V52A-03
Combined Whole-Rock to Nano-Scale Investigations Reveal Contrasting Response of Pt-Os and Re-Os Isotope Systematics During Magmatic and Post-Magmatic Processes

Friday, 18 December 2015: 10:50
300 (Moscone South)
Jude Ann Coggon1, Ambre Luguet1, Jean-Pierre Lorand2, Raúl Fonseca3, Ashlea Wainwright1, Peter Appel4, J Elis Hoffmann5 and Geoffrey M Nowell6, (1)University of Bonn, Bonn, Germany, (2)LPGN Laboratoire de Planétologie et Géodynamique de Nantes, Nantes Cedex 03, France, (3)Univeristy of Bonn, Bonn, Germany, (4)Geological Survey of Denmark and Greenland, Petrology and Economic Geology, Copenhagen, Denmark, (5)Free University of Berlin, Berlin, Germany, (6)University of Durham, Durham, United Kingdom
Abstract:
Advances in single-grain and micro- and nano-analytical techniques in recent years have been particularly important to the study of highly siderophile elements (HSE) and have contributed significantly to our knowledge and understanding of their host phases and behaviour.

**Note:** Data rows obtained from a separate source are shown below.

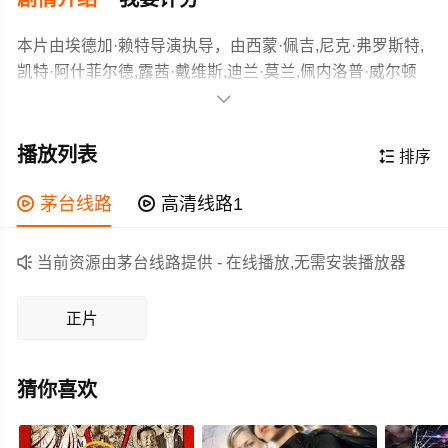
本片由埃德加·赖特导演执导，由西蒙·佩吉,尼克·弗罗斯特,
凯特·阿什菲尔德,露茜·戴维斯,迪兰·莫兰,佩内洛普·威尔顿
等主演，故事情节跌岩起伏、扣人心弦，领广大喜剧,恐怖

片爱好者和观众们都期待不已。
肖恩（西蒙·佩吉 Simon Pegg 饰）事业不如意，爱情也不
怎么顺心。认识了一帮同样游手好闲的朋友，整天和他们
播放列表

排序
厮混，包括皮特，和只会打机和讨人厌的艾德。难得肖恩
为了女朋友振作一次，却遭到同事嘲笑，女友也不能会
作为一部 2004-04-09(英国)上映的喜剧,恐怖电影，在当期

茅台线路

高清线路1
意，肖恩只有继续和朋友醉酒纵乐。但这天整个城市却有
同类题材影片中具有一定的看点，在演员表现和剧情架构
了翻天覆地的变化。僵尸入侵了，只要是被他们咬到的
上也都有不错的亮点，剧情紧凑，角色塑造鲜明，适合喜

当前资源由茅台线路提供 - 在线播放,无需安装播放器
人，都会随之变成僵尸。而肖恩正和艾德在酒吧里豪饮，
欢喜剧,恐怖类电影的观众观看。
却发现陷入僵尸的重重包围中。现在肖恩必须拿出英雄气
正片
概，去捍卫家人朋友
猜你喜欢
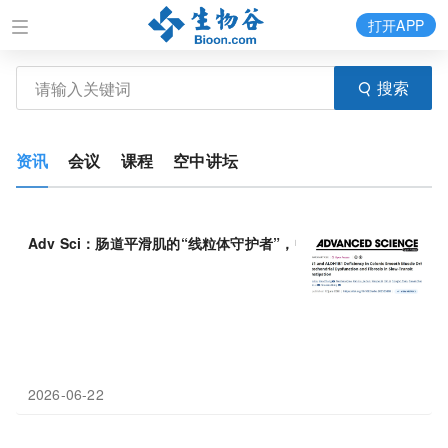
打开APP
搜索
资讯
会议
课程
空中讲坛
Adv Sci：肠道平滑肌的“线粒体守护者”，中国学者发现BIN
1
与AL
2026-06-22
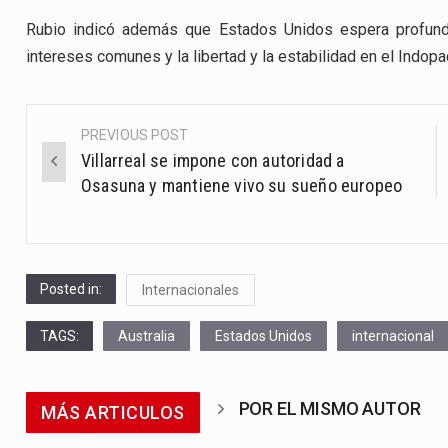
Rubio indicó además que Estados Unidos espera profundi
intereses comunes y la libertad y la estabilidad en el Indopac
PREVIOUS POST
Post
Villarreal se impone con autoridad a
navigation
Osasuna y mantiene vivo su sueño europeo
Posted in:
Internacionales
TAGS:
Australia
Estados Unidos
internacional
POR EL MISMO AUTOR
MÁS ARTICULOS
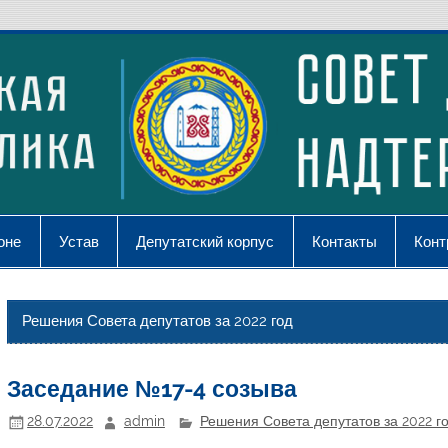
оне
Устав
Депутатский корпус
Контакты
Конт
Решения Совета депутатов за 2022 год
Заседание №17-4 созыва
28.07.2022
admin
Решения Совета депутатов за 2022 г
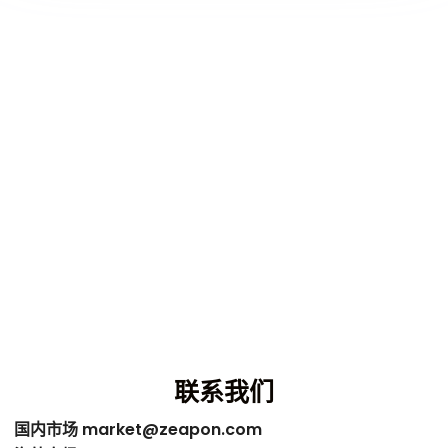
联系我们
国内市场
market@zeapon.com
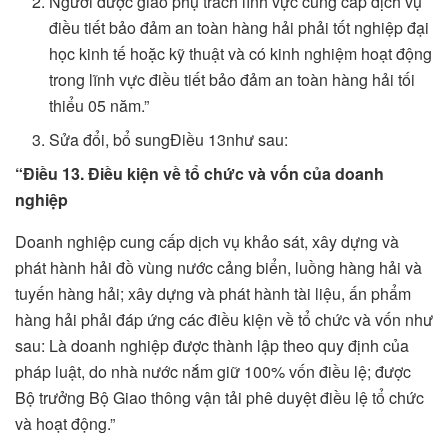
Người được giao phụ trách lĩnh vực cung cấp dịch vụ
điều tiết bảo đảm an toàn hàng hải phải tốt nghiệp đại
học kinh tế hoặc kỹ thuật và có kinh nghiệm hoạt động
trong lĩnh vực điều tiết bảo đảm an toàn hàng hải tối
thiểu 05 năm.”
Sửa đổi, bổ sungĐiều 13như sau:
“Điều 13. Điều kiện về tổ chức và vốn của doanh
nghiệp
Doanh nghiệp cung cấp dịch vụ khảo sát, xây dựng và
phát hành hải đồ vùng nước cảng biển, luồng hàng hải và
tuyến hàng hải; xây dựng và phát hành tài liệu, ấn phẩm
hàng hải phải đáp ứng các điều kiện về tổ chức và vốn như
sau: Là doanh nghiệp được thành lập theo quy định của
pháp luật, do nhà nước nắm giữ 100% vốn điều lệ; được
Bộ trưởng Bộ Giao thông vận tải phê duyệt điều lệ tổ chức
và hoạt động.”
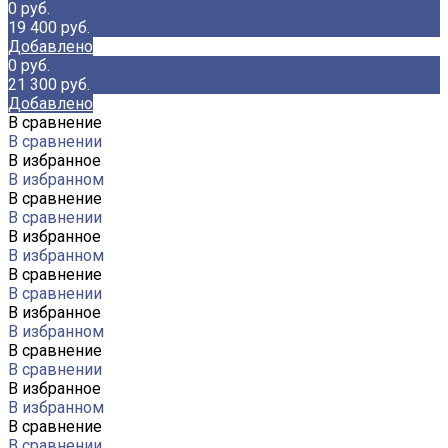
0 руб.
19 400 руб.
Добавлено
0 руб.
21 300 руб.
Добавлено
В сравнение
В сравнении
В избранное
В избранном
В сравнение
В сравнении
В избранное
В избранном
В сравнение
В сравнении
В избранное
В избранном
В сравнение
В сравнении
В избранное
В избранном
В сравнение
В сравнении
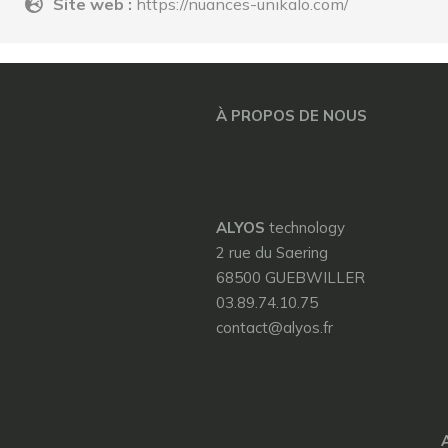
Site web :
https://nuances-unikalo.com/
À PROPOS DE NOUS
ALYOS
technology
2 rue du Saering
68500 GUEBWILLER
03.89.74.10.75
contact@alyos.fr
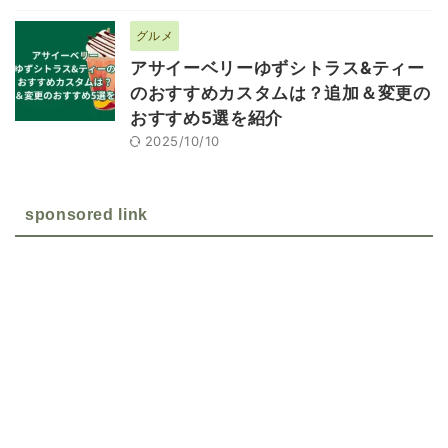
グルメ
アサイーベリーゆずシトラス&ティー
のおすすめカスタムは？追加＆変更の
おすすめ5選を紹介
2025/10/10
sponsored link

Furthermore, whole-rock- to nano-scale studies provide new perspectives for investigation of HSE isotope systematics. Recent multi-scale 187Re-187Os and 190Pt-186Os studies facilitate comparison, to a previously unattainable degree, of the differing responses of these two decay systems to magmatic and post-magmatic processes. It is well established that mafic-ultramafic melts are sensitive to disturbance of their Re-Os isotope systematics by crustal assimilation, due to the incompatibility and resulting enrichment of Re in crustal lithologies. In contrast the very long half-life and extremely low atomic abundance of 190Pt, combined with relatively low Pt concentrations in crustal rocks, generally render the Pt-Os isotope system insensitive to modification during assimilation. However, using new single chromite grain data (Coggon et al., 2015) from the >3.811 Ga Ujaragssuit nunât layered ultramafic body, Greenland, we show that it is possible to distinguish two distinct episodes of 187Os/188Os modification; Country rock contamination of the parent melt was followed by later metamorphic disturbance of the isotope system. The Pt-Os data (Coggon et al., 2013) from the same samples show no evidence of crustal assimilation, but preserve signatures of mantle melting at ~4.1 Ga as well as disturbance during metamorphism. Macro- to micro-petrographic study clearly demonstrates that Pt, Re and Os are hosted by different mineral phases, of different origins, in these samples. This, together with the physical parameters of the decay systems reported above, leads to the dissimilar behaviour and response of the 187Re-187Os and 190Pt-186Os isotope systems during both magmatic and post-magmatic processes and consequently the facility for the two decay systems collectively to record a more complete geological history than can be gleaned from one alone, or from study at only one scale.